Profile #3 – The Freight Forwarding Company

John Smith Freight Forwarding is in need of dozens of drivers to keep their lorries moving. Their marketing company recommends an infographic that lays out the steps to becoming a professional lorry driver. John Smith management agrees, and research begins into just what it takes to get a lorry licence.

When designers are finally ready to put the infographic together, they decide to represent the steps as a maths equation, specifically addition. Each of the steps represents a part of the equation. Those steps are linked with ‘plus’ signs and followed by an ‘equals’ sign and some sort of reference to a lorry licence. This graphic presentation conveys the message that adding the steps together equals earning a licence.

Along with the equation are numerous images of the things you might find in a professional driving school. There might be an image of a lorry driving down the motorway. There may be an image of the student sitting behind a desk. All the images chosen reinforce the individual steps to becoming a driver.

As you can see from these three profiles, there is no one specific style that has to be used to create infographics. The best thing about infographics is that they allow for maximum creativity.
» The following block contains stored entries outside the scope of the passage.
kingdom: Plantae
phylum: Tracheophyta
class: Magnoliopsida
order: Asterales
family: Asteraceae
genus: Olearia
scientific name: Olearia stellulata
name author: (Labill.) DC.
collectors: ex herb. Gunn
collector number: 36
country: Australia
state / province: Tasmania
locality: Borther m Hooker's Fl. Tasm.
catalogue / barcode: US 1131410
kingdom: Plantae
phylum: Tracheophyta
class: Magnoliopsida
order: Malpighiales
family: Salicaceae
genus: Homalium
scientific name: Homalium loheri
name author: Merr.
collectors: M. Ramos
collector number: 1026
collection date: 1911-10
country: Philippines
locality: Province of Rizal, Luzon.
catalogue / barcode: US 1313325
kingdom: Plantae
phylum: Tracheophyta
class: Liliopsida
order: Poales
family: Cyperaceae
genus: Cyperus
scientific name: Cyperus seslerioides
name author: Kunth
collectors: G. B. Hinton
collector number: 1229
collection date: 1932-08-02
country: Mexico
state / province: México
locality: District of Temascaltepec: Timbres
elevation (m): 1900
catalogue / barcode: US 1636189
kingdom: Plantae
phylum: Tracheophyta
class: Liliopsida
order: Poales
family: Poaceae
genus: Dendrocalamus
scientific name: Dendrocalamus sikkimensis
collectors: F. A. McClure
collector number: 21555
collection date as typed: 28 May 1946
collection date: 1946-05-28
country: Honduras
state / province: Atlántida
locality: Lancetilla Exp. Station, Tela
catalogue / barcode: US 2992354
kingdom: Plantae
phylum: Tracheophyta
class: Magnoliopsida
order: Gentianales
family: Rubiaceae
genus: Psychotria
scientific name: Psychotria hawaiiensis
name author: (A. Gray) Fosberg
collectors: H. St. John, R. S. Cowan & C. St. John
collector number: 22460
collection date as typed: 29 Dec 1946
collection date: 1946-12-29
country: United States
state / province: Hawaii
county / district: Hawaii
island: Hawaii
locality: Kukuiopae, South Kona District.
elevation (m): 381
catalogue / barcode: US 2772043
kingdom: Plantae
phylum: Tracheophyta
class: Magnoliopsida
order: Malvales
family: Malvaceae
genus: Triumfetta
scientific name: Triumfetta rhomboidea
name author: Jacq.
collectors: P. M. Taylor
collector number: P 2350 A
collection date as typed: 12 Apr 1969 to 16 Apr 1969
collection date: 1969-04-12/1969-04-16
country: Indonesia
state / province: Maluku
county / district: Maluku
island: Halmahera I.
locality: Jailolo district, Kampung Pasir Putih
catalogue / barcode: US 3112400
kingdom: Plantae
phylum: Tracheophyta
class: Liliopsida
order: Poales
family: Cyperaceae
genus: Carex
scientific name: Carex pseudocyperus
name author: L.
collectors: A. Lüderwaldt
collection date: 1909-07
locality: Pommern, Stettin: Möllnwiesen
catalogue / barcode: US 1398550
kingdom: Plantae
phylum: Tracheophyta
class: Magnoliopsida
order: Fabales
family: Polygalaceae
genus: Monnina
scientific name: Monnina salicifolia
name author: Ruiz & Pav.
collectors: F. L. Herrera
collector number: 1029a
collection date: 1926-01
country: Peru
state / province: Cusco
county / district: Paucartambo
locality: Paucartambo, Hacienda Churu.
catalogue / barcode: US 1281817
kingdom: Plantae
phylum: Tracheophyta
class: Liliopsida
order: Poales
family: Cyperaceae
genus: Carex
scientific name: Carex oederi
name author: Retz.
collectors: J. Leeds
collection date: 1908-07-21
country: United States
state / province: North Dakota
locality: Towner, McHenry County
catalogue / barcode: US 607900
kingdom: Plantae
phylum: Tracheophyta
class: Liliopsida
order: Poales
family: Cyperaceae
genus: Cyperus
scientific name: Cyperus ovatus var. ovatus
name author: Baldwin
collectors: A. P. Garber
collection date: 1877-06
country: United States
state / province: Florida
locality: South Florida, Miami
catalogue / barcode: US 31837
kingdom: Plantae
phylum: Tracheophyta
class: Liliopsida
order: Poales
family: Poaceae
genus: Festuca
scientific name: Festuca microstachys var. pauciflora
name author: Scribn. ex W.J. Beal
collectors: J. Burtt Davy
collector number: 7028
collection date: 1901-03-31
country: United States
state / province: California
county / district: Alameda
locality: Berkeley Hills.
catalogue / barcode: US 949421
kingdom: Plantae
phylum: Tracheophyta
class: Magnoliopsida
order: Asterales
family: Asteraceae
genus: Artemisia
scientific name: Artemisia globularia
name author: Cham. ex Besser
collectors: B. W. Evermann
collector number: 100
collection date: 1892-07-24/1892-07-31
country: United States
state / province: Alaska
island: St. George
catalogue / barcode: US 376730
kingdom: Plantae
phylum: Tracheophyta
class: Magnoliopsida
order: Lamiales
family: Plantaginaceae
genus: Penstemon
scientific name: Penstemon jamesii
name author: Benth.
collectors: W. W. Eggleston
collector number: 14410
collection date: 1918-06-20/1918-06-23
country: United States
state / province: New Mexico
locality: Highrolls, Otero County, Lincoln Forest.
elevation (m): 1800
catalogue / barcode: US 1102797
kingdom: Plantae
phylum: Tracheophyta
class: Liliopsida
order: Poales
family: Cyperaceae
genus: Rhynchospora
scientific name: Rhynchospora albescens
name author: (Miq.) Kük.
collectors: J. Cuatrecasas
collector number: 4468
The only hard and fast rules are the following:

  • Size – Infographics have to be large enough to be seen clearly.
  • Fonts – The fonts chosen for textual information must be easily readable. The size of the text itself must also be large enough to be clearly seen.
  • Colours – The choice of colours should match the message you are trying to convey.
  • Images – Any images used to construct infographics should also match the message being conveyed.
  • Sources – Any factual information presented must be sourced by way of links or other references.

At the time of this writing, infographics were one of the hottest forms of content among online marketers. That is with good reason. Infographics have the ability to reach customers in a way that no other form of content can. This is one form of content you should definitely explore for your own use.